Find every line in the records that holds the string "Mobile". Copy each one.

[Stored records]

- - - -

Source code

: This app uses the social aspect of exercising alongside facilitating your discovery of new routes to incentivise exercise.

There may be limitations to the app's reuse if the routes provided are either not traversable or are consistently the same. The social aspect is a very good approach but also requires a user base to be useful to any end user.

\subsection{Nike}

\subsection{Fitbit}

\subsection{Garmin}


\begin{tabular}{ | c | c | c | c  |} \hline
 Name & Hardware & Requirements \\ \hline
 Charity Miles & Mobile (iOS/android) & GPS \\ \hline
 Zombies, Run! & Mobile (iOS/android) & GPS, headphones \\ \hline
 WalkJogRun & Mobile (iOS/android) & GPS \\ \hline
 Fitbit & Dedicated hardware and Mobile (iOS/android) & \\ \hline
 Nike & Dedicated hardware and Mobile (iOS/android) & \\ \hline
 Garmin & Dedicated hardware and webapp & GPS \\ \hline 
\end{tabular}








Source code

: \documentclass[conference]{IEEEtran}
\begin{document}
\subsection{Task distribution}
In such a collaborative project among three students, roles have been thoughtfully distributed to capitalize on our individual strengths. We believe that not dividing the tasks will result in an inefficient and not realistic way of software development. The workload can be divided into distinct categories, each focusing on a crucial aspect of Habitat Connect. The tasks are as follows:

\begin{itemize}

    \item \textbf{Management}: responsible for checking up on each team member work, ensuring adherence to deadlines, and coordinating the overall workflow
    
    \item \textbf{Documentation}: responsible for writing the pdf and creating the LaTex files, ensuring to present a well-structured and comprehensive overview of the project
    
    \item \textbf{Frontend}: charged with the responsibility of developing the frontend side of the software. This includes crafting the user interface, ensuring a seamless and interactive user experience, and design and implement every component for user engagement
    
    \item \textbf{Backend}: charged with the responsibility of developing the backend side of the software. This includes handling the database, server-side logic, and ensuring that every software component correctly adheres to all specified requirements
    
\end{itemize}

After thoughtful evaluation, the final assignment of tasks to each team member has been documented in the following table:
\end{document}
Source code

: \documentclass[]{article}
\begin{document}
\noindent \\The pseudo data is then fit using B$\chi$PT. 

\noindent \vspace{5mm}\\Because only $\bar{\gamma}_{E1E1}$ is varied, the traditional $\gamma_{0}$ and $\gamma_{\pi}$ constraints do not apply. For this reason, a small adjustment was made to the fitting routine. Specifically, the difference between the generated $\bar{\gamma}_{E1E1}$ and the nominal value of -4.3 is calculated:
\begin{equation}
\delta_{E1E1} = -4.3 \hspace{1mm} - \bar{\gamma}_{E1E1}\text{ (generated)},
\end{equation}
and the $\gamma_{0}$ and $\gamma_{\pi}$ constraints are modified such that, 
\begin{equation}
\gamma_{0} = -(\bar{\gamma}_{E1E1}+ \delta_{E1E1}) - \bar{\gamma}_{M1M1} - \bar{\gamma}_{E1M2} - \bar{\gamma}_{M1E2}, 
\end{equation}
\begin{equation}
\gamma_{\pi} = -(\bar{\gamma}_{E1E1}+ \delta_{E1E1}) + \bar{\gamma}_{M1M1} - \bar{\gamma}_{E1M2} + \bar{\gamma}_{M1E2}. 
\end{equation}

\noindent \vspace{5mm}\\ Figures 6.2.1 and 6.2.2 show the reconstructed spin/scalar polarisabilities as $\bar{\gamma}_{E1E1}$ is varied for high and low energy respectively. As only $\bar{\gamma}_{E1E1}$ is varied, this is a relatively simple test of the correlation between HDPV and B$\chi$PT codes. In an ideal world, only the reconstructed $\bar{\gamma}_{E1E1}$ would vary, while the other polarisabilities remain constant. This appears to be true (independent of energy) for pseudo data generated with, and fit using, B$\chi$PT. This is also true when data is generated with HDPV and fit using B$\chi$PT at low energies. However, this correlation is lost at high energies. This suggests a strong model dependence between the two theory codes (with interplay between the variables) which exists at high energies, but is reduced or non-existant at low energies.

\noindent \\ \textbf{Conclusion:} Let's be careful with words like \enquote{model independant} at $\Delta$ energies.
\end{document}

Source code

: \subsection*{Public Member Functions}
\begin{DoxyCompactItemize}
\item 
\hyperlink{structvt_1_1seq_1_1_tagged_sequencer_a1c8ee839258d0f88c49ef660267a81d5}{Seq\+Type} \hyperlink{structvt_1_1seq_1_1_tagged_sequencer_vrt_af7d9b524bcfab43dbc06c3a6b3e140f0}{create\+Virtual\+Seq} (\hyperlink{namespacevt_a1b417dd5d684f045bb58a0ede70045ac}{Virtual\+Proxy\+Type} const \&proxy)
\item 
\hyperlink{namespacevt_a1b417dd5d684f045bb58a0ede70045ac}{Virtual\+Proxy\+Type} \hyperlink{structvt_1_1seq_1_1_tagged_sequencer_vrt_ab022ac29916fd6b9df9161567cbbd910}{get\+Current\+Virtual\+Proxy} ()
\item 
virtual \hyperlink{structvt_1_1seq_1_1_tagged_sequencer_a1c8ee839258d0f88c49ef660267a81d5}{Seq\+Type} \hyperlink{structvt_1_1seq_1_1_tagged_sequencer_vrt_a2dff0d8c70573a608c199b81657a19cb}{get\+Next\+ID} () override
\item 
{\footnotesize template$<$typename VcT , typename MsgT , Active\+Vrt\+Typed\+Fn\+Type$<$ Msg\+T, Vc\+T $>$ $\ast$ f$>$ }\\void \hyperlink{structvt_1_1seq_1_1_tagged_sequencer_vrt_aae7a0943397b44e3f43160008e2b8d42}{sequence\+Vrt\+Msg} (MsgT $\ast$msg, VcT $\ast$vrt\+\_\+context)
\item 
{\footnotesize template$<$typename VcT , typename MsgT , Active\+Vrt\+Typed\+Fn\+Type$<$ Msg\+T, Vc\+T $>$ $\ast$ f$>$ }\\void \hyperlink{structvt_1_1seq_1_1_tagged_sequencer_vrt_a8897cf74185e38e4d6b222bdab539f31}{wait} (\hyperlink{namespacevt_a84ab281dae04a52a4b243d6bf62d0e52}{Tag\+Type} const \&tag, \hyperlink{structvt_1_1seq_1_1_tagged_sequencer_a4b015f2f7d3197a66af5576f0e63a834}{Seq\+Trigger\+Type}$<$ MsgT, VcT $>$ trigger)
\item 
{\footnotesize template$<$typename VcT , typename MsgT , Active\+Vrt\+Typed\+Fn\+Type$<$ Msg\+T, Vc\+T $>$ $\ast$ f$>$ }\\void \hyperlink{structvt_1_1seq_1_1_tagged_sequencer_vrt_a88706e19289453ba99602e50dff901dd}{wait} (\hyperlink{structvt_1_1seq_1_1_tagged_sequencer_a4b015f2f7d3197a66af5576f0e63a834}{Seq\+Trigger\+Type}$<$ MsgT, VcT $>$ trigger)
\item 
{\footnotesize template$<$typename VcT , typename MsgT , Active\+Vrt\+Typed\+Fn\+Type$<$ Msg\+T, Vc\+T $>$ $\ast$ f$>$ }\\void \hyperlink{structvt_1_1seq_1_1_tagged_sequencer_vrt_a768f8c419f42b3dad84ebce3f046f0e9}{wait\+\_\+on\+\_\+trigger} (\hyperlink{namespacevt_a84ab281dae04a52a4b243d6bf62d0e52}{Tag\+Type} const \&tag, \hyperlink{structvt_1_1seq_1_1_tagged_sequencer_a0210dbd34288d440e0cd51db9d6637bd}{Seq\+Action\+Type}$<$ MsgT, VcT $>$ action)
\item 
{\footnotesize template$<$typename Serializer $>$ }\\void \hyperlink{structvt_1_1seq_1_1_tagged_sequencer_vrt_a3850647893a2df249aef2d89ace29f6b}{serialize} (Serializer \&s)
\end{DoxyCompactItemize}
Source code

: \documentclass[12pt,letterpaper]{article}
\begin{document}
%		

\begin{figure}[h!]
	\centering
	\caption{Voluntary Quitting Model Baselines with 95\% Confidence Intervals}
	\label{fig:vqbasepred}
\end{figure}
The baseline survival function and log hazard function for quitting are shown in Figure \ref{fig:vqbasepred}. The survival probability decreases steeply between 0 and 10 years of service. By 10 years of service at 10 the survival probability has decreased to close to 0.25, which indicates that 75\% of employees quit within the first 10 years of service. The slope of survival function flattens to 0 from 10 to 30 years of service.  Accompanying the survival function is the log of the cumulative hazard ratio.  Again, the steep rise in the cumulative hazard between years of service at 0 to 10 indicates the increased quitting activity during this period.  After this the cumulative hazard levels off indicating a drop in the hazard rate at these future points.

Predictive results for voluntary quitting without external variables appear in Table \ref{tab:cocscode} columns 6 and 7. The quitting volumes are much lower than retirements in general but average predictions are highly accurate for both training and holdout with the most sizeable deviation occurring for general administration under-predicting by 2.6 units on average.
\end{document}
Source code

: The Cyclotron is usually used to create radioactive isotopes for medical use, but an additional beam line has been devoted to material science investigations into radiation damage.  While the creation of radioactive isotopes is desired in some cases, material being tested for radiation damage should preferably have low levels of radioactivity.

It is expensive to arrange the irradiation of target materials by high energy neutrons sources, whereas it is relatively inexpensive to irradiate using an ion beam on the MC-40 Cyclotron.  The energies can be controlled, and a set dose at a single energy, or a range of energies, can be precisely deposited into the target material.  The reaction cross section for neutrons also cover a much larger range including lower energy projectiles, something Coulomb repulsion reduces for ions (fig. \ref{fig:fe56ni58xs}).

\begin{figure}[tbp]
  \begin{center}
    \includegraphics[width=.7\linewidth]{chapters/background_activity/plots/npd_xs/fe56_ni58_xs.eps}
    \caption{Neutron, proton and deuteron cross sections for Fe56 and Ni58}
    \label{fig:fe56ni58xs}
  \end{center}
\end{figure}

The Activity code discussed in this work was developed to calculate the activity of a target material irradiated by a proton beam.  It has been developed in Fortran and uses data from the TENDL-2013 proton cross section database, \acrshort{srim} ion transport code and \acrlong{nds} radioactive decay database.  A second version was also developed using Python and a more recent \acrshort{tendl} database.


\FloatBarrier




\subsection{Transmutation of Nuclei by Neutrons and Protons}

- - - -

> _OUTPUT FOR THIS TASK_
 Charity Miles & Mobile (iOS/android) & GPS \\ \hline
 Zombies, Run! & Mobile (iOS/android) & GPS, headphones \\ \hline
 WalkJogRun & Mobile (iOS/android) & GPS \\ \hline
 Fitbit & Dedicated hardware and Mobile (iOS/android) & \\ \hline
 Nike & Dedicated hardware and Mobile (iOS/android) & \\ \hline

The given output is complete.